Word for word, reproduce all entries below, leaving every picture out.
━━━━━━
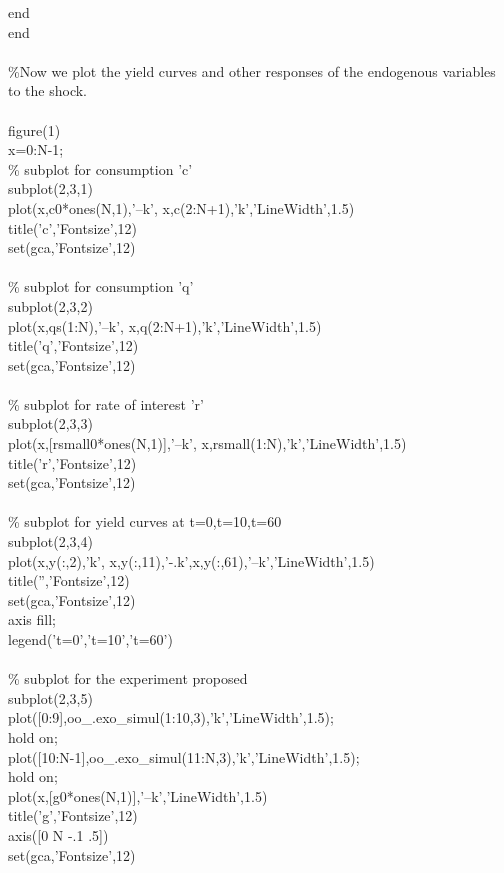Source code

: \documentclass[a4paper,12pt]{scrartcl} %
\begin{document}
{end\\
end\\
\\
\%Now we plot the yield curves and other responses of the endogenous variables to the shock.\\
\\
figure(1)\\
x=0:N-1;\\
\% subplot for consumption 'c'\\
subplot(2,3,1)\\
plot(x,c0*ones(N,1),'--k', x,c(2:N+1),'k','LineWidth',1.5)\\
title('c','Fontsize',12)\\
set(gca,'Fontsize',12)\\
\\
\% subplot for consumption 'q'\\
subplot(2,3,2)\\
plot(x,qs(1:N),'--k', x,q(2:N+1),'k','LineWidth',1.5)\\
title('q','Fontsize',12)\\
set(gca,'Fontsize',12)\\
\\
\% subplot for rate of interest 'r'\\
subplot(2,3,3)\\
plot(x,[rsmall0*ones(N,1)],'--k', x,rsmall(1:N),'k','LineWidth',1.5)\\
title('r','Fontsize',12)\\
set(gca,'Fontsize',12)\\
\\
\% subplot for yield curves at t=0,t=10,t=60\\
subplot(2,3,4)\\
plot(x,y(:,2),'k', x,y(:,11),'-.k',x,y(:,61),'--k','LineWidth',1.5)\\
title('','Fontsize',12)\\
set(gca,'Fontsize',12)\\
axis fill;\\
legend('t=0','t=10','t=60')\\
\\
\% subplot for the experiment proposed\\
subplot(2,3,5)\\
plot([0:9],oo\_.exo\_simul(1:10,3),'k','LineWidth',1.5);\\
hold on;\\
plot([10:N-1],oo\_.exo\_simul(11:N,3),'k','LineWidth',1.5);\\
hold on;\\
plot(x,[g0*ones(N,1)],'--k','LineWidth',1.5)\\
title('g','Fontsize',12)\\
axis([0 N -.1 .5])\\
set(gca,'Fontsize',12)}\\
\end{document}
━━━━━━
Task answer.
Source code

: \documentclass[a4paper,12pt]{scrartcl} %
\begin{document}
{end\\
end\\
\\
\%Now we plot the yield curves and other responses of the endogenous variables to the shock.\\
\\
figure(1)\\
x=0:N-1;\\
\% subplot for consumption 'c'\\
subplot(2,3,1)\\
plot(x,c0*ones(N,1),'--k', x,c(2:N+1),'k','LineWidth',1.5)\\
title('c','Fontsize',12)\\
set(gca,'Fontsize',12)\\
\\
\% subplot for consumption 'q'\\
subplot(2,3,2)\\
plot(x,qs(1:N),'--k', x,q(2:N+1),'k','LineWidth',1.5)\\
title('q','Fontsize',12)\\
set(gca,'Fontsize',12)\\
\\
\% subplot for rate of interest 'r'\\
subplot(2,3,3)\\
plot(x,[rsmall0*ones(N,1)],'--k', x,rsmall(1:N),'k','LineWidth',1.5)\\
title('r','Fontsize',12)\\
set(gca,'Fontsize',12)\\
\\
\% subplot for yield curves at t=0,t=10,t=60\\
subplot(2,3,4)\\
plot(x,y(:,2),'k', x,y(:,11),'-.k',x,y(:,61),'--k','LineWidth',1.5)\\
title('','Fontsize',12)\\
set(gca,'Fontsize',12)\\
axis fill;\\
legend('t=0','t=10','t=60')\\
\\
\% subplot for the experiment proposed\\
subplot(2,3,5)\\
plot([0:9],oo\_.exo\_simul(1:10,3),'k','LineWidth',1.5);\\
hold on;\\
plot([10:N-1],oo\_.exo\_simul(11:N,3),'k','LineWidth',1.5);\\
hold on;\\
plot(x,[g0*ones(N,1)],'--k','LineWidth',1.5)\\
title('g','Fontsize',12)\\
axis([0 N -.1 .5])\\
set(gca,'Fontsize',12)}\\
\end{document}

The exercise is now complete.